Example n°3: … a far-fetched and excruciating repetition

One of the virtues of memory reinforcers is that they can work on repetition and unexpexted logic. In fact, the more excruciatingly repetitive and illogical they seem at first, the better.

To get students to memorize the main point about equivalent fractions, I have used the following 7 pictures, which I show to students one by one on a slideshow with questions and answers in between.

Equivalent fractionsOn showing Picture 1, the dialogue goes this way: what do you see ? do you notice anything ? etc. Then you show Picture 2 and ask the same questions, which usually prompt more or else the same answers (how else…?). Then Picture 3 etc. until it gets really irritating, because it’s always the same … Then, after the last picture comes an excruciating illogical conclusion: with equivalent fractions, it’s exactly the same: many fractions are equivalent because they have the same value, but only one fraction is in its simplest terms.

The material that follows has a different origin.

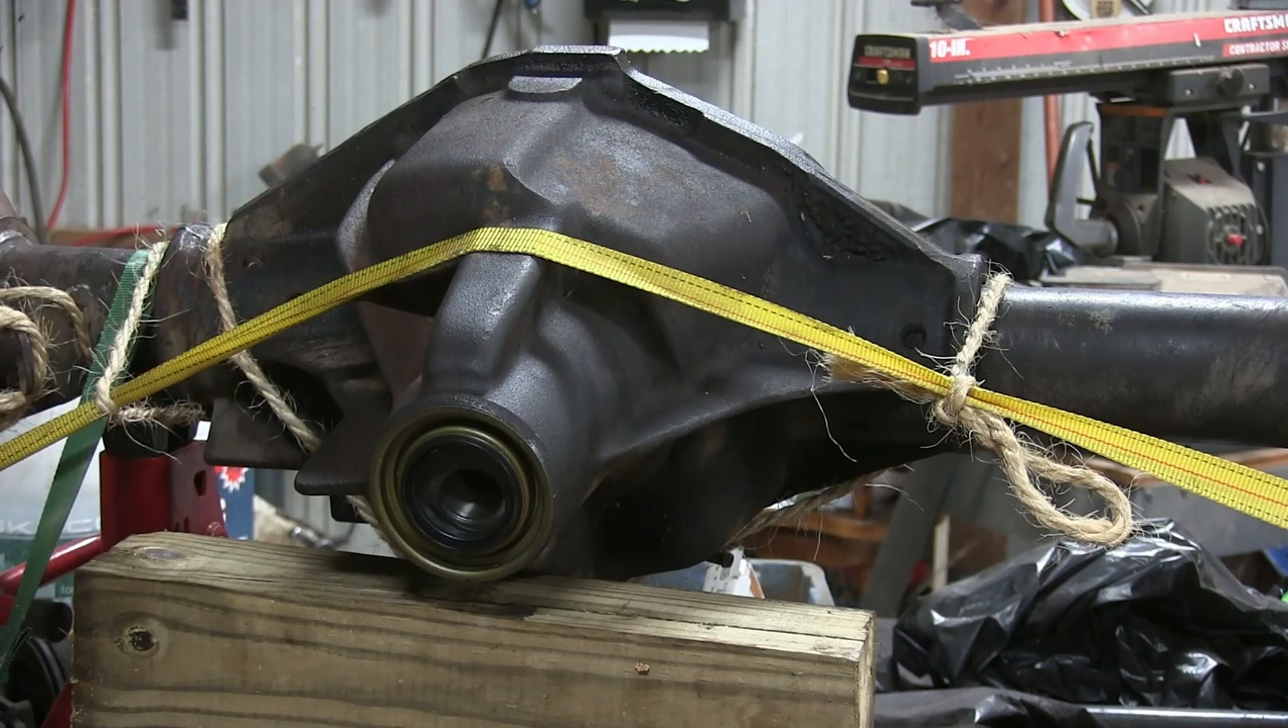Alright, I got my seal in. Got my strap put back up here so I can torque everything down.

That conclusion is so far-fetched and perplexing that students will usually remember it forever (particularly boys, for some reason).

The beauty of it is that, because it is so illogical, it creates a logical void in the class, which has the effect of arousing curiosity: some students will want to know what ‘simplest terms’ means, or why ‘only one’, etc. whereas they might not have been so interested if you had presented a mathematical proof right away.